New Study Proves EVs are More Sustainable
For years there's been a false narrative perpetuated by special interest groups that electric vehicles actually produce more greenhouse gases than the average internal combustion vehicle. However, a new study shows that this is not true -- over the entirety of its life cycle, an EV will release fewer greenhouse gases than a gas-powered car, even if plugged into a grid that's not producing its electricity from clean sources.
Why This Matters
While the actual manufacturing process of building EVs produces more emissions than a standard combustion engine, enhanced battery recycling could eventually close that gap.
As it stands, the US transportation industry is responsible for 28% of all greenhouse gas emissions, the largest of any sector, thus it’s crucial that we make the switch to EVs as quickly as possible.
California and the European Union already have plans to phase out internal combustion engines by 2035 but other states and nations must follow suit. With the results of this study, the forces trying to slow the transition to a green economy have one less false talking point at their disposal.
The Case for Electric Vehicles
Those opposed to the widespread use of EVs suggest that the vehicles are only as green as our sources of electricity -- and electricity generation still relies chiefly on burning fossil fuels. But this study, produced by the nonprofit research group, the International Council on Clean Transportation (ICCT), suggests that this argument doesn't hold true.
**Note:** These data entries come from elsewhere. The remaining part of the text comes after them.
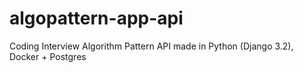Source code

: # algopattern-app-api
Coding Interview Algorithm Pattern API made in Python (Django 3.2), Docker + Postgres

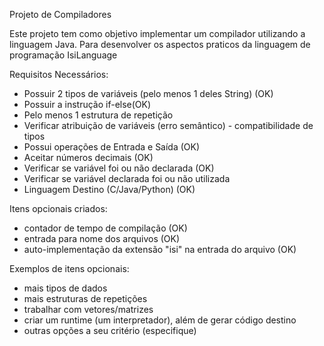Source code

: Projeto de Compiladores


Este projeto tem como objetivo implementar um compilador utilizando a linguagem Java. Para desenvolver os aspectos praticos da linguagem de programação IsiLanguage


Requisitos Necessários:

- Possuir 2 tipos de variáveis (pelo menos 1 deles String) (OK)
- Possuir a instrução if-else(OK)
- Pelo menos 1 estrutura de repetição
- Verificar atribuição de variáveis (erro semântico) - compatibilidade de tipos
- Possui operações de Entrada e Saída (OK)
- Aceitar números decimais (OK)
- Verificar se variável foi ou não declarada (OK)
- Verificar se variável declarada foi ou não utilizada
- Linguagem Destino (C/Java/Python) (OK)


Itens opcionais criados:

- contador de tempo de compilação (OK)
- entrada para nome dos arquivos (OK)
- auto-implementação da extensão "isi" na entrada do arquivo (OK)

Exemplos de itens opcionais:
- mais tipos de dados
- mais estruturas de repetições
- trabalhar com vetores/matrizes
- criar um runtime (um interpretador), além de gerar código destino
- outras opções a seu critério (especifique)

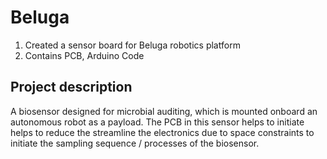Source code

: # Beluga
1. Created a sensor board for Beluga robotics platform
2. Contains PCB, Arduino Code
## Project description
A biosensor designed for microbial auditing, which is mounted onboard an autonomous robot as a payload. The PCB in this sensor helps to initiate helps to reduce the streamline the electronics due to space constraints to initiate the sampling sequence / processes of the biosensor.

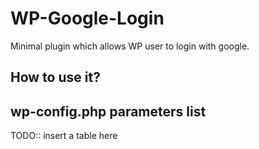 # WP-Google-Login

Minimal plugin which allows WP user to login with google.


## How to use it?


## wp-config.php parameters list

TODO:: insert a table here
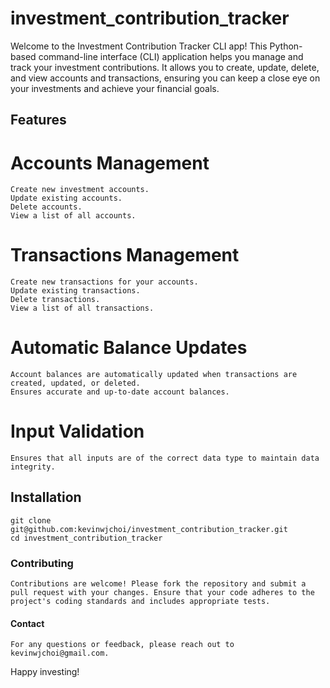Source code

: # investment_contribution_tracker

Welcome to the Investment Contribution Tracker CLI app! This Python-based command-line interface (CLI) application helps you manage and track your investment contributions. It allows you to create, update, delete, and view accounts and transactions, ensuring you can keep a close eye on your investments and achieve your financial goals.

## Features
# Accounts Management
    Create new investment accounts.
    Update existing accounts.
    Delete accounts.
    View a list of all accounts.
# Transactions Management
    Create new transactions for your accounts.
    Update existing transactions.
    Delete transactions.
    View a list of all transactions.
# Automatic Balance Updates
    Account balances are automatically updated when transactions are created, updated, or deleted.
    Ensures accurate and up-to-date account balances.
# Input Validation
    Ensures that all inputs are of the correct data type to maintain data integrity.

## Installation
    git clone git@github.com:kevinwjchoi/investment_contribution_tracker.git
    cd investment_contribution_tracker

### Contributing
    Contributions are welcome! Please fork the repository and submit a pull request with your changes. Ensure that your code adheres to the project's coding standards and includes appropriate tests.

#### Contact
    For any questions or feedback, please reach out to kevinwjchoi@gmail.com.

Happy investing!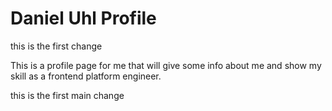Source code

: # Daniel Uhl Profile

this is the first change

This is a profile page for me that will give some info about me and show my
skill as a frontend platform engineer.

this is the first main change
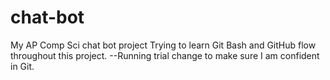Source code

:# chat-bot
My AP Comp Sci chat bot project
Trying to learn Git Bash and GitHub flow throughout this project.
--Running trial change to make sure I am confident in Git.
As Business Insider explained, during its lifetime, an EV in the US releases about 60% to 68% fewer carbon emissions than a traditional vehicle. Even in China and India -- countries that rely heavily on coal-power -- electric cars produce between 37% to 45% and 19% to 34% fewer greenhouse gases, respectively.
Combustion engine vehicles of any kind are not able to deliver the greenhouse gas reductions we need to live with climate change. That’s a global finding, therefore we need globally to phase out combustion engine cars.